Reputation: 142
I know that to take database dump I can ignore some tables. but I want to take the dump of all table with some percentage of data like 20% 40% because the whole dump is too big. here is my normal dump query.
mysqldump -h dburl -u user -p password --databases dbname > dbname.sql
I am not looking for specific OS and using Linux Ubuntu.
Upvotes: 10
Views: 1094
Reputation: 2953
It sounds like you want to avoid making a script, one quick solution is to use the --where
option for mysqldump.
mysqldump --opt --where="1 limit 1000" myschema
This will limit dumps to 1000 rows - obviously adjust to your size restrictions.
You can follow this up with an offset dump to get the next 1000 - a small adjustment is needed so the table is not recreated.
mysqldump --opt --where="1 limit 1000 offset 1000" --no-create-info myschema
You can mix this up further, say you want only 40% of all data, from randomly selected rows:
mysqldump --opt --where="1 having rand() < 0.40" myschema
Upvotes: 2
Reputation: 142298
The 80-20 rule says that the smallest 80% of the tables will probably consume only 20% of the space. So have one mysqldump for them.

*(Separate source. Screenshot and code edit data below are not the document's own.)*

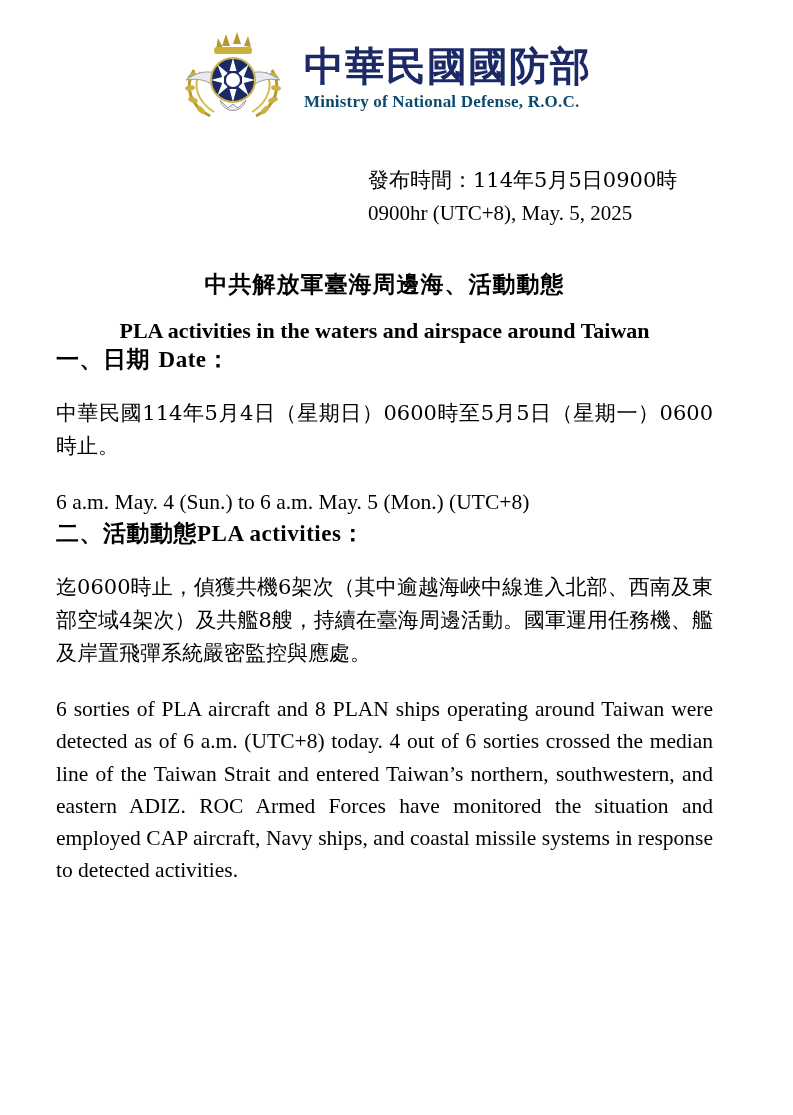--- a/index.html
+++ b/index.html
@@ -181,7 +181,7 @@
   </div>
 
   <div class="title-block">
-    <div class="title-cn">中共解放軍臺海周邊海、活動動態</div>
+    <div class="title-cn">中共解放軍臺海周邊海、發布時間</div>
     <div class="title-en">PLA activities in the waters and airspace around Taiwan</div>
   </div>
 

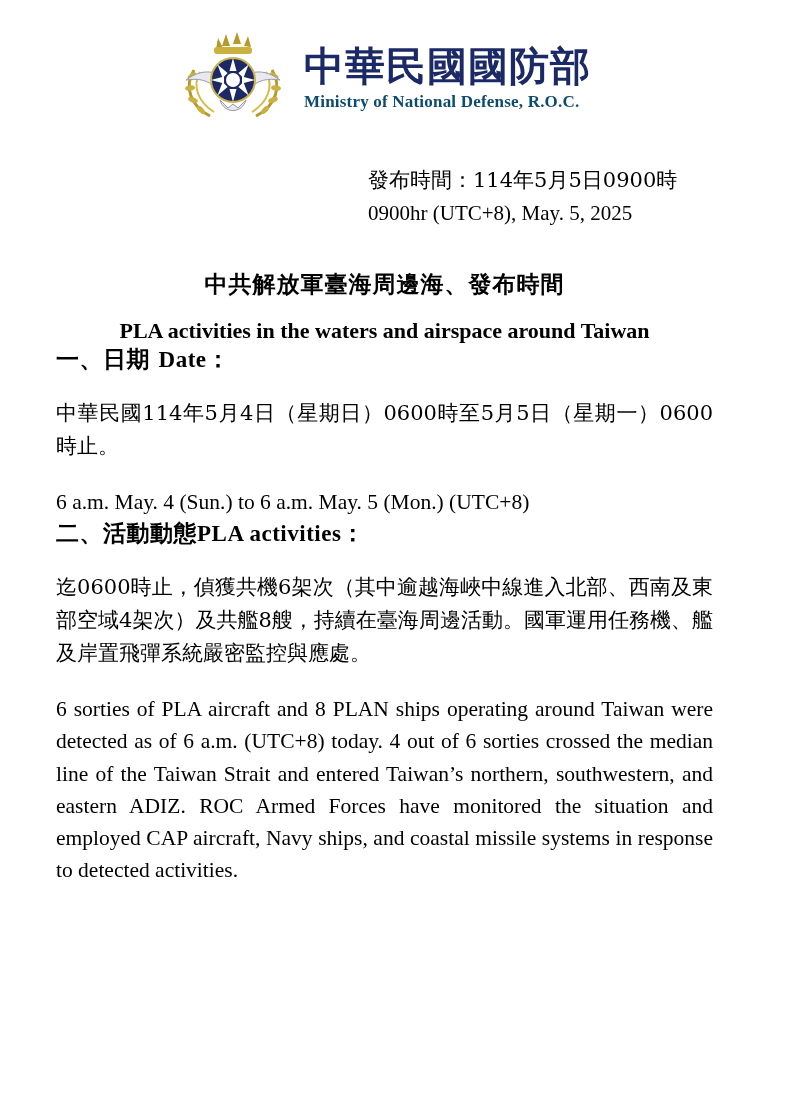--- a/index.html
+++ b/index.html
@@ -84,7 +84,7 @@
   .title-en {
     font-family: "Liberation Serif", serif;
     font-size: 22px;
-    margin-top: 18px;
+    margin-top: 6px;
   }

Then have more mysqldump(s) for each remaining table smaller than 20% of the space.
Finally, any big tables need the --where
option mentioned by Nambu14. Or you could try the kludge of saying --where="true LIMIT 20000,10000"
to sneak an OFFSET
and LIMIT
in. (See one of the comments on https://dev.mysql.com/doc/refman/8.0/en/mysqldump.html ) But do not allow writes to the table while doing that -- it could lead to extra/missing records.
Or you could adapt chunking techniques as discussed here . This avoids the extra/missing problem and avoids the LIMIT
kludge. With luck, you can hard code the range values needed for ranges like this --where="my_pk >= 'def' AND my_pk < 'mno'"
Don't forget to deal with Triggers, Stored routine, Views, etc.
Upvotes: 4
Reputation: 380
There's a similar question open. With the --where option you can limit the amount of records included in the mysqldump (official documentation here), but this option applies for every table in the database.
Another way is to give the command a sql script to run and prepare the data in that script, this will work as a pseudo ETL pipeline.
Upvotes: 2